Het valt niet uit te sluiten, bij een defensie-apparaat dat er al talloze malen blijk van heeft gegeven niet terug
te deinzen voor aperte leugens en regelrechte bedreigingen. Defensiemedewerker Fred Spijkers, de
klokkenluider die het AP-23 schandaal aan het rollen bracht, is zelfs met de dood bedreigd door de toenmalige
Defensie-staatssecretaris Van Hoof persoonlijk. ("Wanneer jij deze belastende stukken naar buiten brengt",
zei Van Hoof bij die gelegenheid, "dan heb ik een wapen dat voor jou absoluut en onherroepelijk dodelijk is."
Later heeft Van Hoof verklaard dat hij het niet letterlijk had bedoeld. De belastende stukken zullen voorlopig
niet naar buiten komen, want onlangs heeft Van Hoofs opvolger Van der Knaap - tegen de wens van de
Tweede Kamer in! - besloten alle archieven over de landmijnen-affaire ontoegankelijk te maken tot 70 jaar na
Spijkers' dood.)
Bovendien zijn er twee aanslagen op Spijkers' leven gepleegd, waarvan eentje door dienstplichtige militairen
uit Soesterberg, die op een parkeerterrein in Huis ter Heide het vuur op hem openden. Ze misten. De daders
zijn slechts disciplinair gestraft. Volgens Defensie ging het om "een kwajongensstreek".
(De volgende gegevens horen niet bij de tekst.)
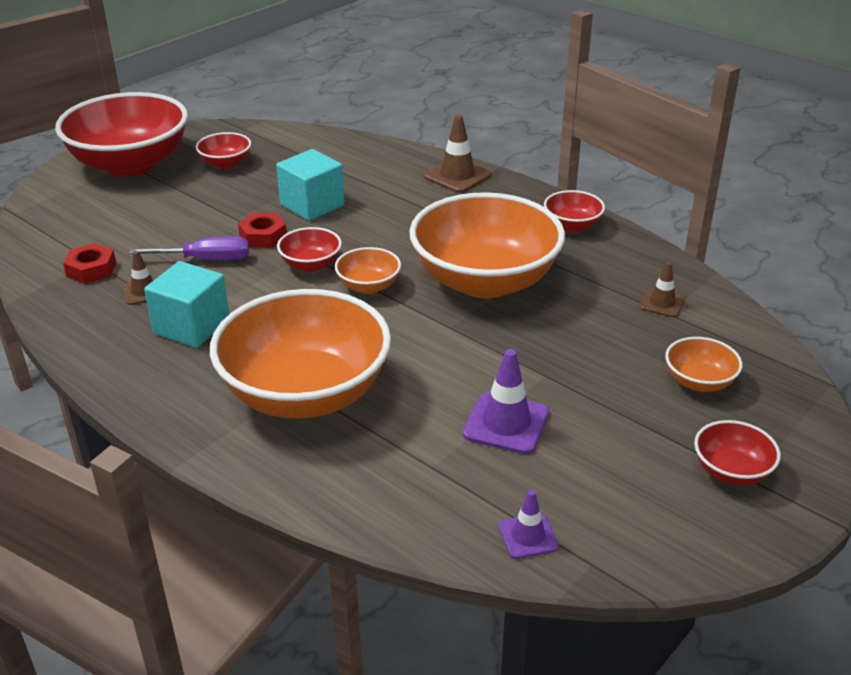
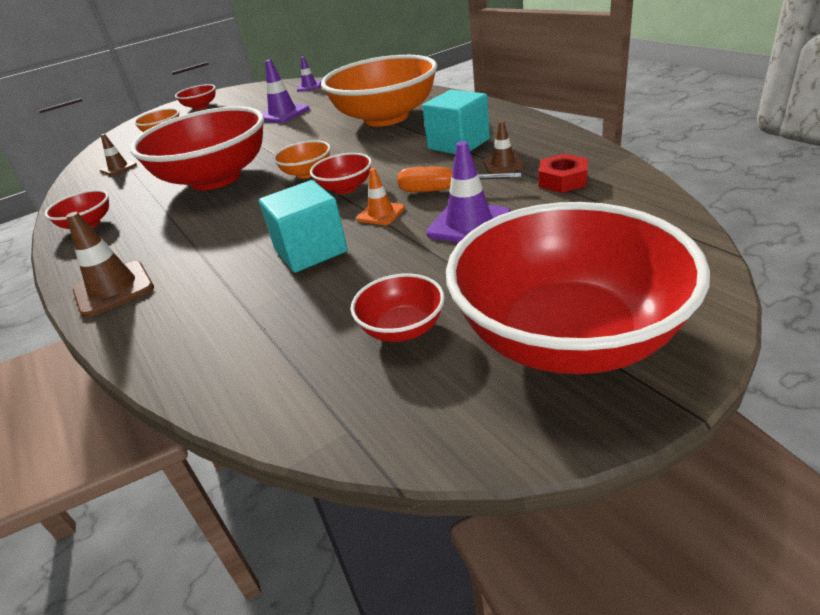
camera: 160 degrees left, 0 degrees up
purple screwdriver [129,237,249,261] -> orange screwdriver [397,167,521,192]
red nut [238,213,287,248] -> orange traffic cone [356,168,405,225]
orange bowl [409,192,565,298] -> red bowl [130,106,264,190]
none -> purple traffic cone [426,141,511,242]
Ook Alexander Nijeboer heeft nachtelijke anonieme telefoontjes ontvangen waarbij hem met klem werd
geadviseerd zijn onderzoek te staken, "in het belang van zijn eigen gezondheid". Hij werkt aan een boek over
de landmijnen-affaire, dat eind dit jaar zal verschijnen bij uitgeverij De Papieren Tijger. Als er tenminste niks
tussenkomt.
Ten overvloede nogmaals Defensievoorlichting gebeld, om een reactie te vragen op het SIPRI-rapport. Na
twee dagen, en diverse malen aandringen, antwoord gekregen: "Het SIPRI baseert zich op cijfers van Jane's
Defense Weekly", aldus de woordvoerder. "Maar onze cijfers zijn anders."
- Moet ik daaruit afleiden dat zowel het SIPRI als Jane's Defense Weekly onbetrouwbare bronnen zijn? -
"Dat zijn beide internationaal zeer gezaghebbende organisaties. Maar U moet zich baseren op de cijfers van
Defensie".
Nou, gezien de ontzagwekkende hoeveelheid leugens die Defensie de afgelopen 30 jaar over de landmijnenaffaire
heeft gedebiteerd, voel ik daar eerlijk gezegd bijzonder weinig voor.